Composition of Service Sector in India

  • National Income Classification and Service Sector

    In India, the Central Statistical Organisation (CSO) is responsible for the national income classification. According to its system, the service sector is divided into the following broad categories:

    (i) Trade, Hotels, and Restaurants – This includes both wholesale and retail trade along with services offered by hotels, restaurants, and food outlets.

    (ii) Transport, Storage, and Communication – Encompasses railways, other forms of transport (such as road, air, and sea), storage services, and the rapidly growing communication sector.

    (iii) Financing, Insurance, Real Estate, and Business Services – Includes banking, insurance, and various real estate activities as well as business-related professional services.

    (iv) Community, Social, and Personal Services – Covers public administration, defence, and a wide range of social and personal services provided to citizens.

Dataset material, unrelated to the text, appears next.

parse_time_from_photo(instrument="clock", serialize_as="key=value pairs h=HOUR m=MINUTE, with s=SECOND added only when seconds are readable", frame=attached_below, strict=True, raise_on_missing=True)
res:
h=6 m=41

  • Growth Performance of Services Sector

    Between 2005–06 and 2010–11, the services sector in India consistently outperformed both the primary and secondary sectors. Its average annual growth hovered around 10%. Sub-sectors like communication services experienced exceptional double-digit growth, often surpassing 25% annually due to rapid mobile and internet expansion.

    Banking and insurance also saw robust performance, with annual growth often above 15%. Meanwhile, the hotels and restaurants segment fluctuated sharply—contracting during the 2008–09 global recession but rebounding by 2010–11.

    Other areas such as transport and storage maintained steady growth, benefiting from investments in logistics infrastructure. Likewise, real estate and business services showed resilience despite market shifts, contributing significantly to economic output.

  • Long-Term Trend in Service Sector’s GDP Share

    India’s services sector share in GDP has grown significantly since independence. In 1950–51, it stood at merely 27.5%. By 1990–91, the share had risen by approximately 13.1 percentage points, reflecting an annual increase of about 0.3 percentage points.

    The 1990s witnessed accelerated growth. Between 1990–91 and 1999–2000, the share surged by 7.3 percentage points, translating into an annual increase of nearly 0.8 percentage points. This growth was fueled by liberalisation policies, IT expansion, and rising domestic demand.

    By 2011–12, the sector contributed around 60% of India’s GDP—making it the dominant force in the economy. This rise aligns with broader economic changes including urbanisation, income growth, and the expanding role of knowledge and financial services.